[SOURCE RECORDS — start]
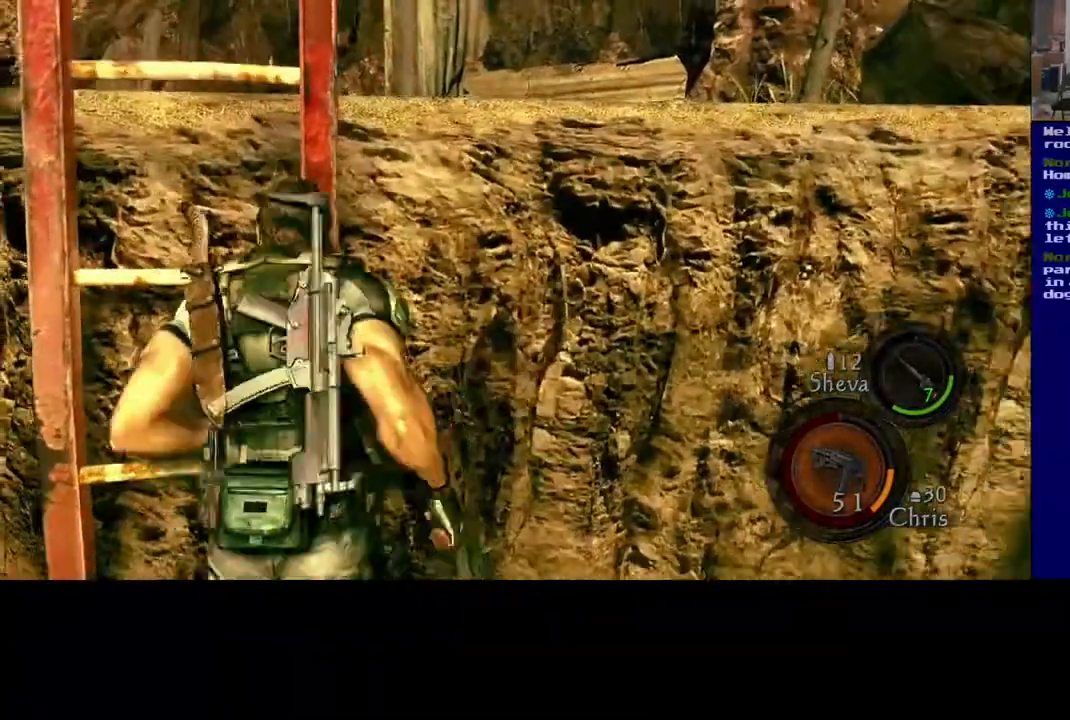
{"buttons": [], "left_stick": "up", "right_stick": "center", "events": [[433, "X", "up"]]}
[SOURCE RECORDS — finish]
[SOURCE RECORDS — start]
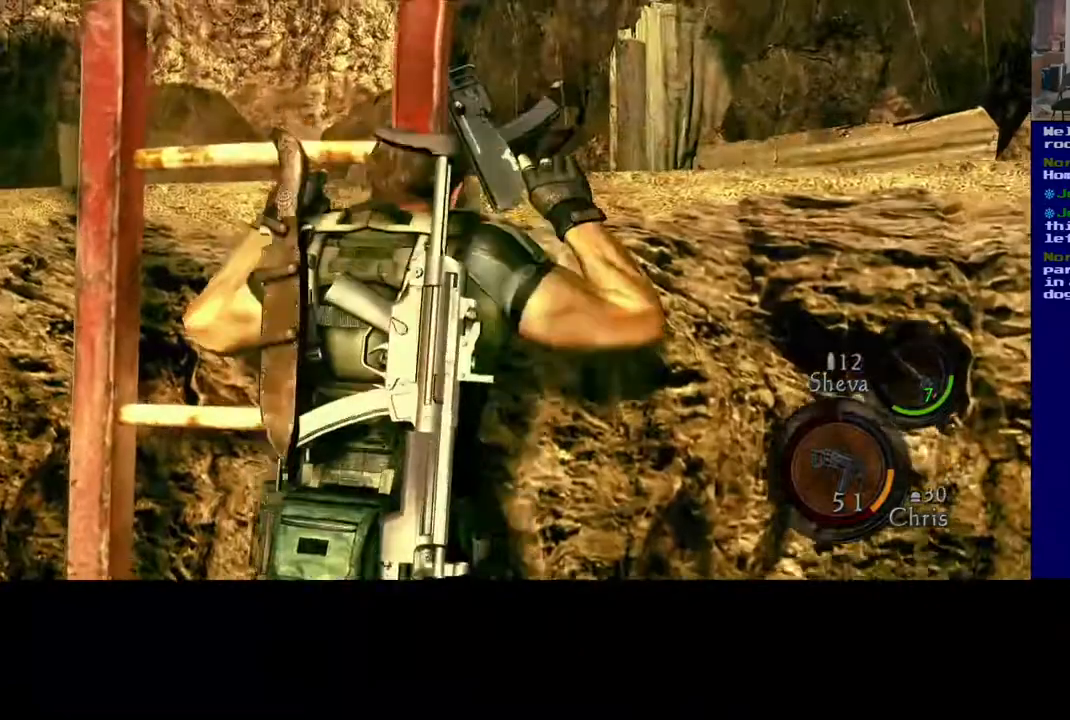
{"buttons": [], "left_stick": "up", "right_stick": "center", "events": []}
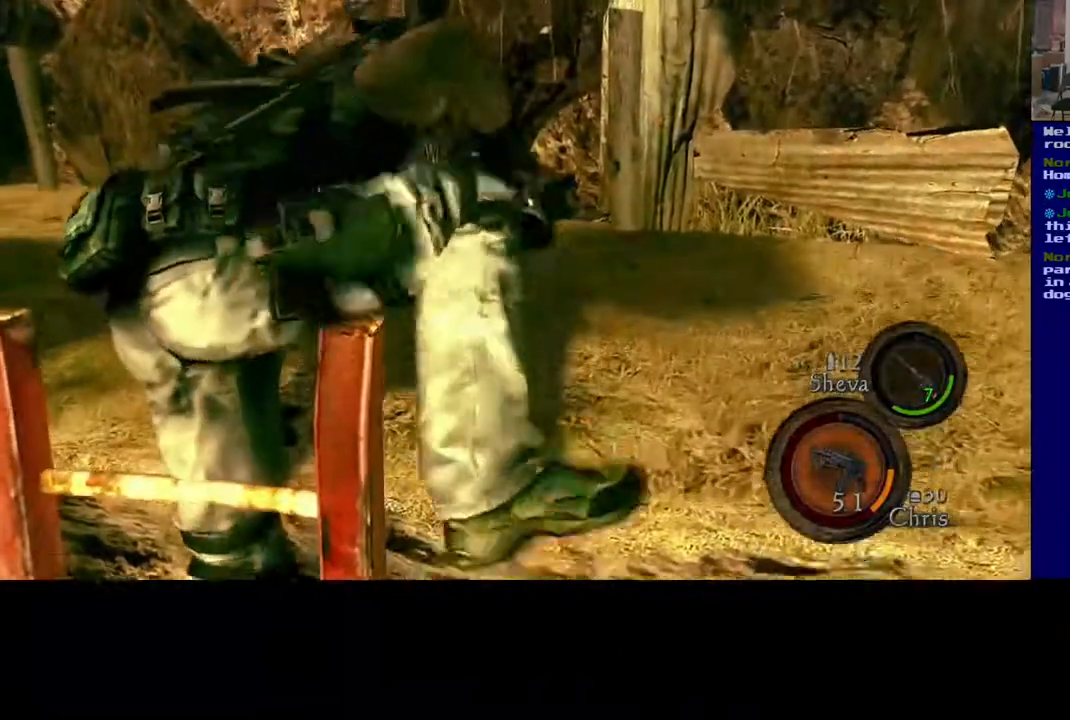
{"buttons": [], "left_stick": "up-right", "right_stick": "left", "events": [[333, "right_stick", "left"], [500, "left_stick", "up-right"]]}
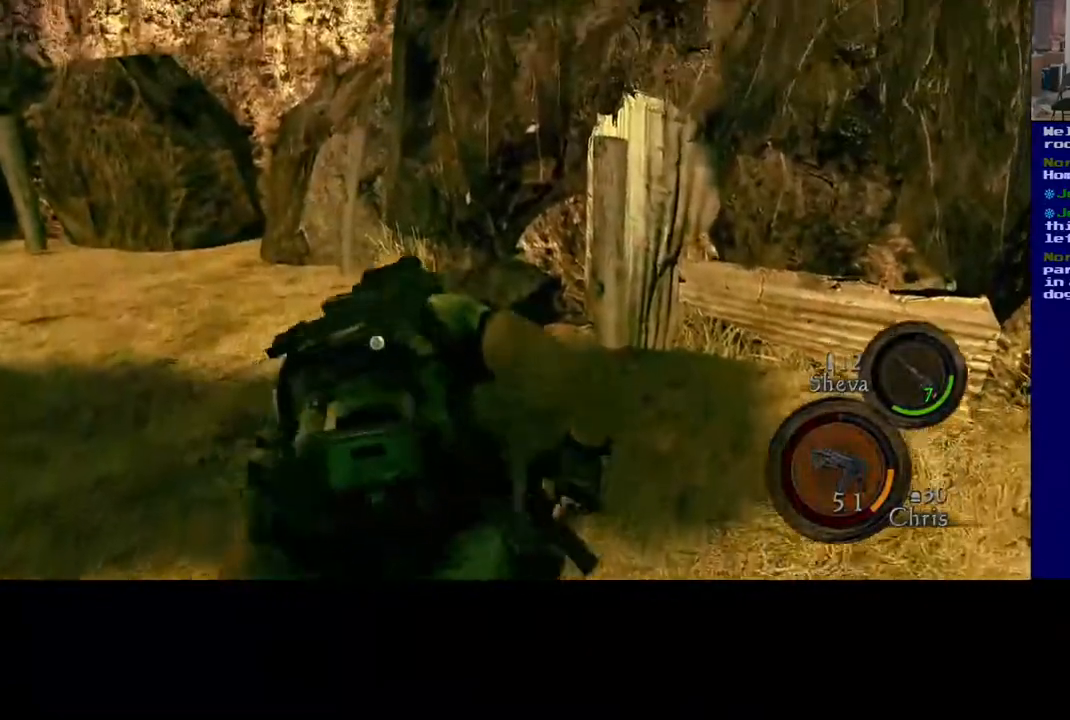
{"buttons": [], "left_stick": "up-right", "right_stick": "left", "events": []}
[SOURCE RECORDS — finish]
PROBLEM >>
In the records above, find every line with the word "center" and copy it.

EXERCISE OUTPUT >>
{"buttons": [], "left_stick": "up", "right_stick": "center", "events": [[433, "X", "up"]]}
{"buttons": [], "left_stick": "up", "right_stick": "center", "events": []}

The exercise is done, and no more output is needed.